Читаем Фабрика поломанных игрушек полностью

Семья была дружная — ожидали, когда у Червонцевых появятся дети, привозили ставшие ненужными пелёнки, распашонки, игрушки и одежду. Все это было в дефиците и стоило дорого. Жена Виктора Ивановича раскладывала вещи по возрастам в пустующих комнатах. В одной поставили коляску, маленькую кроватку и всё, что надо новорожденному. В другую комнату сложили ходунки и одежду для старшего возраста. Третья комната была приспособлена под школьников — с письменным столом и этажеркой, полной книг. Будущих девочек ожидала большая игровая с трельяжем и множеством кукол. У мальчиков — другая комната с конструктором и машинками.

Виктор с женой после смерти родителей заняли их спальню. А когда жена умерла, весь дом стал принадлежать Червонцеву. Он перебрался в гостиную на диван, чтобы отсюда видеть все входы.

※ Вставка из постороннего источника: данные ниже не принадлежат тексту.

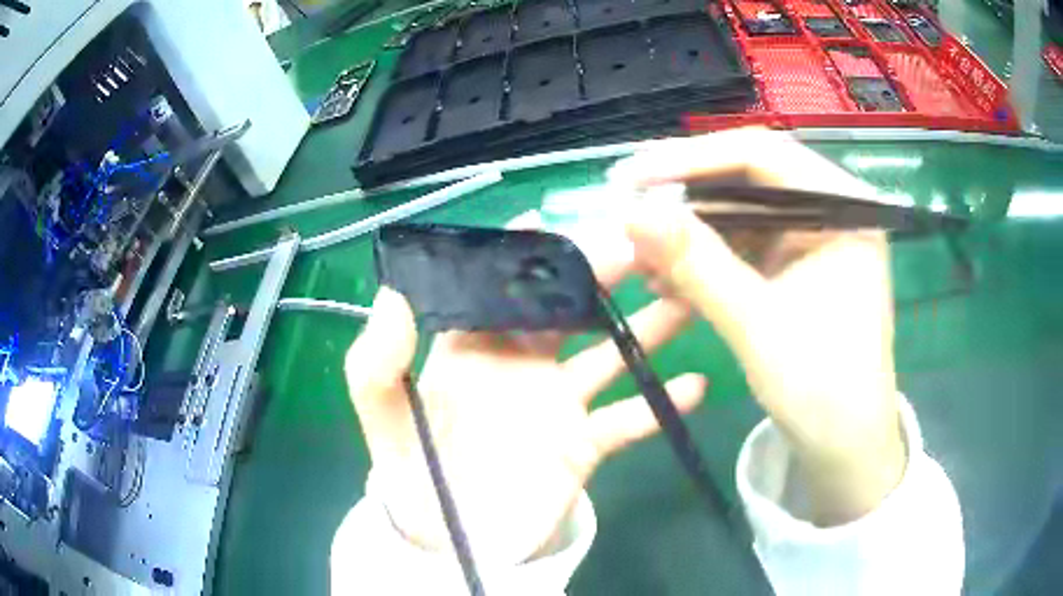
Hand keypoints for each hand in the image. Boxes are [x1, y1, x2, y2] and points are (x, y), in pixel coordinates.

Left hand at [344, 240, 702, 563]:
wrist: (451, 539)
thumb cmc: (414, 474)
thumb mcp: (383, 418)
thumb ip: (377, 362)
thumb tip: (393, 294)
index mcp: (472, 350)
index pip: (497, 289)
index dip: (517, 256)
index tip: (545, 222)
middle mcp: (520, 366)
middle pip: (564, 311)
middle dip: (596, 277)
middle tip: (634, 247)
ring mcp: (558, 405)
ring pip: (609, 355)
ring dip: (647, 328)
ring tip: (687, 298)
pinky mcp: (583, 445)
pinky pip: (627, 420)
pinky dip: (660, 405)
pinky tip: (696, 385)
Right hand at [611, 128, 905, 525]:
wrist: (844, 446)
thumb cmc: (822, 390)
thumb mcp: (757, 325)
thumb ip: (697, 264)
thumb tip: (631, 213)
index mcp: (843, 209)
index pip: (762, 154)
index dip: (691, 159)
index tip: (631, 176)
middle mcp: (829, 210)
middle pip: (748, 178)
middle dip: (685, 197)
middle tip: (627, 212)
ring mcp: (812, 236)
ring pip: (739, 211)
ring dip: (689, 231)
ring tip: (641, 255)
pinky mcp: (795, 263)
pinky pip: (742, 243)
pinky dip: (704, 257)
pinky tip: (667, 275)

Частенько придя со службы и не в силах уйти от рабочих дум, он молчаливо обходил комнаты дома. Заглядывал то в одну, то в другую. Кое-где останавливался, садился и представлял, как могли расти его дети. Как бы он качал коляску, учил малыша ходить, школьницу — делать уроки, что-то подсказать и студенту. Постепенно настолько сроднился с фантазиями, что казалось, всё это у него уже было, всё это пережил, перестрадал, а теперь дети повзрослели — выпорхнули из гнезда. А то, что не пишут и не приезжают, — так это занятость по работе, дела семейные. Он ведь тоже своих родителей не особо новостями баловал.

Деревенские соседи советовали комнаты на лето сдавать. Да как же он их сдаст, если там дети живут? В любой момент могут приехать. Да и неудобно сотруднику милиции нетрудовой доход получать. Виктор Иванович пользовался центральным входом. Дверь не запирал. Красть в доме было нечего. Телевизор — сломан, а стиральная машина и холодильник ещё от родителей остались, хотя звенели и гремели внутренностями, но работали.

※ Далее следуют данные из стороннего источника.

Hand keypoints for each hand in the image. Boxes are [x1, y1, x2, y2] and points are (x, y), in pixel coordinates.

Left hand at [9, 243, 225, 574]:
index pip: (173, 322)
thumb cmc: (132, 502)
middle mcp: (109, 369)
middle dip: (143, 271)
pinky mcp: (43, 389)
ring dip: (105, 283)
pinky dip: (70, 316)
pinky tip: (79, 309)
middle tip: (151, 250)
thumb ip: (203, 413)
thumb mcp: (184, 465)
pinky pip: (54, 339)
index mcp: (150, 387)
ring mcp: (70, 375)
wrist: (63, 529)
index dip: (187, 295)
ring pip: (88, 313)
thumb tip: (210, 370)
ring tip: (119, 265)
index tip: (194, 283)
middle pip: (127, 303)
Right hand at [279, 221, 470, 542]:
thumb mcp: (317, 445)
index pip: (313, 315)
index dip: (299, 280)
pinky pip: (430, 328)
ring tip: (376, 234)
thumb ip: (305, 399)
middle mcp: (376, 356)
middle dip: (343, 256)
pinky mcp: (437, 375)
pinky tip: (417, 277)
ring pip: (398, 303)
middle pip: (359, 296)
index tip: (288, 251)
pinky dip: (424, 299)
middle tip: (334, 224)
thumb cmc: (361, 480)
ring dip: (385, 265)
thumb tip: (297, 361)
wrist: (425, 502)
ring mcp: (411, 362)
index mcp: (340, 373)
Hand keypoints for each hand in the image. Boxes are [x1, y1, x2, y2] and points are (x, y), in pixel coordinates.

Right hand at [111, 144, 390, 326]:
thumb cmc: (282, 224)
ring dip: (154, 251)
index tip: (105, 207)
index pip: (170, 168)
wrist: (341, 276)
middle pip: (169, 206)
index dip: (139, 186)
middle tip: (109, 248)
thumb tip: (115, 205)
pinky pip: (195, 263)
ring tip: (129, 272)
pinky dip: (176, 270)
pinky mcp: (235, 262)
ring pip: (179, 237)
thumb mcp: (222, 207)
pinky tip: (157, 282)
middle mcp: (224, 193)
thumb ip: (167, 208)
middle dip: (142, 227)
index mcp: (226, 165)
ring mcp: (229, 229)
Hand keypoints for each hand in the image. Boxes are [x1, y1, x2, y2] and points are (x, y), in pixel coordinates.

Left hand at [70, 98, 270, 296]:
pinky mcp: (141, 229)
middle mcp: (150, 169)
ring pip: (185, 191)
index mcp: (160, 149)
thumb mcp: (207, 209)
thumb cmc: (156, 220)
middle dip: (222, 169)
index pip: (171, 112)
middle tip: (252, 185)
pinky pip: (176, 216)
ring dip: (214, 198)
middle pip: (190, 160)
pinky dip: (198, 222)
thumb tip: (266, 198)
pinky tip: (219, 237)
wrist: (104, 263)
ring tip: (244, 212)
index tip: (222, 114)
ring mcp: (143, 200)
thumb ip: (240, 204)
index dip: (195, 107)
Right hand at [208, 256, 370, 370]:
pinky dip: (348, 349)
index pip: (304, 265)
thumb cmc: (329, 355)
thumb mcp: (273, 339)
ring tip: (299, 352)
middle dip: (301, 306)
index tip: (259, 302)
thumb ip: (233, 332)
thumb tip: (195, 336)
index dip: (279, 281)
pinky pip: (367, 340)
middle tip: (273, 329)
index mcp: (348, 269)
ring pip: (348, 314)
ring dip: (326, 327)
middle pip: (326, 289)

К тому же сосед Прохор из своего дома приглядывал. Окно его кухни как раз выходило на крыльцо Червонцева. И каждый день ровно в семь утра тот сидел за столом, завтракал, смотрел, как Виктор Иванович выходит, машет ему рукой, кивал в ответ.

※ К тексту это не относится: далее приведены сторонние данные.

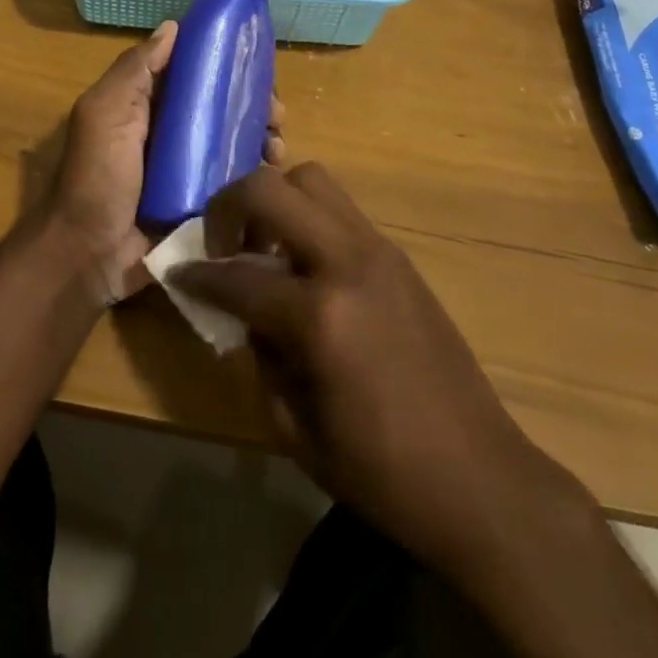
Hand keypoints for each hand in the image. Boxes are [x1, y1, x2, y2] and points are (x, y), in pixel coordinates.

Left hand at [44, 21, 286, 304]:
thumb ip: (135, 70)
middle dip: (254, 103)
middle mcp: (173, 130)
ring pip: (236, 140)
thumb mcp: (105, 113)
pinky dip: (259, 171)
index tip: (256, 61)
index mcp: (148, 104)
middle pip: (222, 105)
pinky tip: (274, 170)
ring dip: (262, 136)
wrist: (90, 256)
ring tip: (277, 146)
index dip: (225, 62)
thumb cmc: (97, 176)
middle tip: (276, 113)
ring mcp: (191, 168)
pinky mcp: (206, 201)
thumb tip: (173, 26)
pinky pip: (239, 179)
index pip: (194, 72)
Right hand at [174, 164, 549, 581]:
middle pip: (271, 188)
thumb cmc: (381, 471)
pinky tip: (306, 266)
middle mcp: (348, 262)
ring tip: (267, 247)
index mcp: (320, 316)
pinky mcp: (398, 255)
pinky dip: (309, 219)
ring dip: (276, 201)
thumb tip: (241, 310)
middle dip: (230, 206)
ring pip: (312, 180)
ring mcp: (378, 250)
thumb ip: (258, 354)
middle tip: (223, 244)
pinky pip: (341, 209)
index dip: (197, 275)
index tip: (177, 273)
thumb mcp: (294, 428)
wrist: (480, 477)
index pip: (237, 276)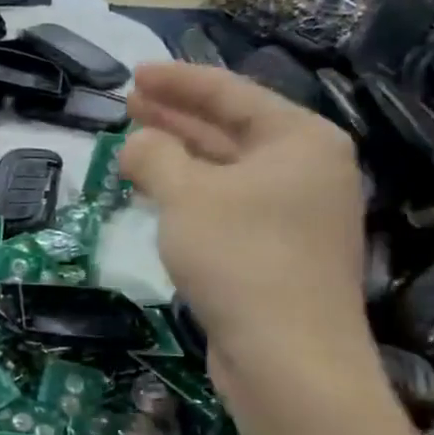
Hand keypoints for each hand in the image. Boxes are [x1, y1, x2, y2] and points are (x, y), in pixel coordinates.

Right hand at [120, 62, 369, 382]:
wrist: (288, 360)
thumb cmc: (240, 258)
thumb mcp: (186, 195)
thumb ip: (154, 155)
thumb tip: (137, 143)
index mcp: (299, 140)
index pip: (231, 93)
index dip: (179, 81)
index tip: (135, 74)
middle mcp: (306, 169)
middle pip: (230, 128)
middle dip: (177, 115)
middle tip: (128, 102)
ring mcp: (295, 213)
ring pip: (226, 168)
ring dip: (179, 154)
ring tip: (134, 141)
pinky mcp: (277, 250)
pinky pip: (227, 202)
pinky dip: (190, 191)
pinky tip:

Прохору было за семьдесят, тоже жил один. Когда-то Виктор Иванович сильно ему помог, вызволив из тюрьмы, куда того упрятал участковый, обвинив в убийстве жены. Не поверил, что женщина упала с лестницы, знал о частых ссорах и оформил бедолагу в кутузку.

С тех пор Прохор уважал Червонцева и всячески угождал. Зимой — печку протапливал, когда хозяин долго отсутствовал, мог воды принести или в магазин сходить. Летом приглашал к себе на участок свежих овощей поесть и ягод. Червонцев удивлялся беспорядку в чужом саду — растения жили сами по себе, никто их в росте не ограничивал, штакетником не огораживал.

— Смотри, какое болото ты развёл, — укорял Червонцев, — тропинок уже не видно. Была бы жена жива — не позволила.

Прохор усмехался:

— Женщины — они практичные, а природу чуять надо! В этой неухоженности черта народная, мужицкая — жалость. Сострадание, значит. Сначала вроде как планы выстраиваем — где деревья фруктовые, где крыжовник или смородину посадить. Огораживаем веревками или колышками. Но вот пробьется через год из земли на тропинку росток малины или ежевики, расцветет, готовый летом плодоносить. Как же можно срубить такую красоту. Не виноват же он, что вылез за изгородь! Жалко мне — и оставляю, обхожу в аккурат. А за первым ростком и второй тянется, третий. Через пяток лет, глядь — внутри изгороди и нет ничего — все кусты перебрались на новые места. За ними и сливы ищут себе подходящее пристанище! За год превращаются в маленькие деревца, начинают плодоносить.

Вот и кажется чужаку, что участок зарос, а хозяин помнит каждый кустик, каждое деревце. Как пробивались, откуда тянулись. И продолжает жалеть, растить, точно деточек малых, утаптывая новые тропки в обход растений. То женщинам — не понять. Они только рожать мастерицы, а растить — то наше дело, мужское!..

Усмехался Червонцев на оправдание соседа, но не спорил — собственного сада не имел, никого не растил. Сердцем чувствовал — прав сосед, растить детей дело мужское, и от этого понимания накатывала горечь за собственную бездетность.

Выпив кефира с булкой, Виктор Иванович лёг на диван. Взял папиросы, закурил. Пуская дым в потолок, снова стал перебирать в памяти всё, что было наработано по маньяку за последнее время. Он уже столько знал о девочках, что они казались родными. Точно видел их раньше, общался с ними.